=== Selected extract ===

You are viewing a plain text version of this content. The canonical link for it is here.
Posted to commits@pulsar.apache.org by rx...@apache.org on 2020/12/12 08:02:24 UTC

[pulsar-client-go] branch master updated: Fixed logic to attempt reconnections to same broker (#414)

This is an automated email from the ASF dual-hosted git repository.

rxl pushed a commit to branch master
in repository https://gitbox.apache.org/repos/asf/pulsar-client-go.git


The following commit(s) were added to refs/heads/master by this push:
     new 0296890  Fixed logic to attempt reconnections to same broker (#414)
0296890 is described below

commit 0296890a9136a0921da19442cf713a4ebb31f9b0
Author: Matteo Merli <mm...@apache.org>
AuthorDate: Sat Dec 12 00:02:17 2020 -0800

    Fixed logic to attempt reconnections to same broker (#414)
    
    ### Motivation
    
    There is a problem with the re-connection logic introduced in #157.
    
    The change added a logic to keep retrying to establish a TCP connection with broker up to the "operation timeout" (default 30seconds).
    
    There are few issues with it:
     1. (minor) It's not checking that the error is indeed a TCP error (eg: it would retry on auth failures too)
     2. (major) After a TCP connection failure, reconnecting to the same broker is always the wrong approach, because the most likely outcome is that the next attempt will also fail and, worse, the IP might just be unresponsive and we will then have to wait for the full connection timeout time.
    
    The correct solution after a connection failure is to re-do the topic lookup, since the topic will be moving to a different broker and we need to reconnect to the new broker asap.
    
    The only time we can do this connection retry logic is for requests that are not specific to a particular broker (eg: lookup operations). In this case a quick retry on a connection failure will probably land the request on a different, healthy, broker.
---
 pulsar/internal/rpc_client.go | 50 +++++++++++++++++++++++--------------------
 1 file changed, 27 insertions(+), 23 deletions(-)

diff --git a/pulsar/internal/rpc_client.go b/pulsar/internal/rpc_client.go
index ee5d2b7..fbd9492 100644
--- a/pulsar/internal/rpc_client.go
+++ b/pulsar/internal/rpc_client.go
@@ -19,6 +19,7 @@ package internal
 
 import (
 	"errors"
+	"net"
 	"net/url"
 	"sync"
 	"sync/atomic"
@@ -78,13 +79,37 @@ func NewRPCClient(serviceURL *url.URL, pool ConnectionPool,
 
 func (c *rpcClient) RequestToAnyBroker(requestID uint64, cmdType pb.BaseCommand_Type,
 	message proto.Message) (*RPCResult, error) {
-	return c.Request(c.serviceURL, c.serviceURL, requestID, cmdType, message)
+
+	rpcResult, err := c.Request(c.serviceURL, c.serviceURL, requestID, cmdType, message)

=== What you will do ===
Return, word for word, the portion of the commit email from "The change added" to "new broker asap.". The listing that comes next has no connection to the commit email.

=== Recorded data ===

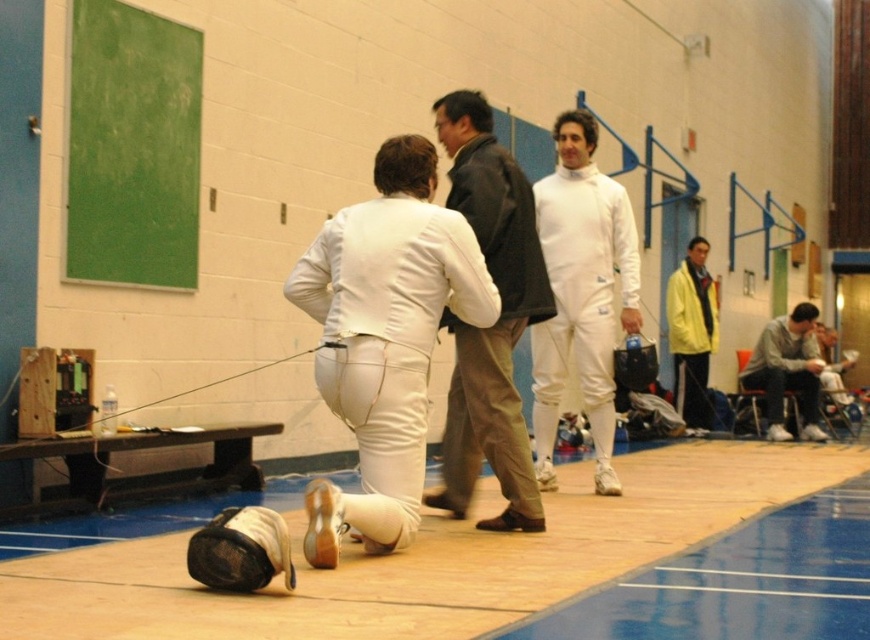
You are a coach observing a fencing practice session. You notice the white leather fencing suit at center and the gray cotton sweatshirt at right. Which piece of clothing is covering the other?

The white leather fencing suit at center is positioned over the gray cotton sweatshirt at right, so the white leather fencing suit is covering the gray cotton sweatshirt.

=== Solution ===
The change added a logic to keep retrying to establish a TCP connection with broker up to the "operation timeout" (default 30seconds).
    
    There are few issues with it:
     1. (minor) It's not checking that the error is indeed a TCP error (eg: it would retry on auth failures too)
     2. (major) After a TCP connection failure, reconnecting to the same broker is always the wrong approach, because the most likely outcome is that the next attempt will also fail and, worse, the IP might just be unresponsive and we will then have to wait for the full connection timeout time.
    
    The correct solution after a connection failure is to re-do the topic lookup, since the topic will be moving to a different broker and we need to reconnect to the new broker asap.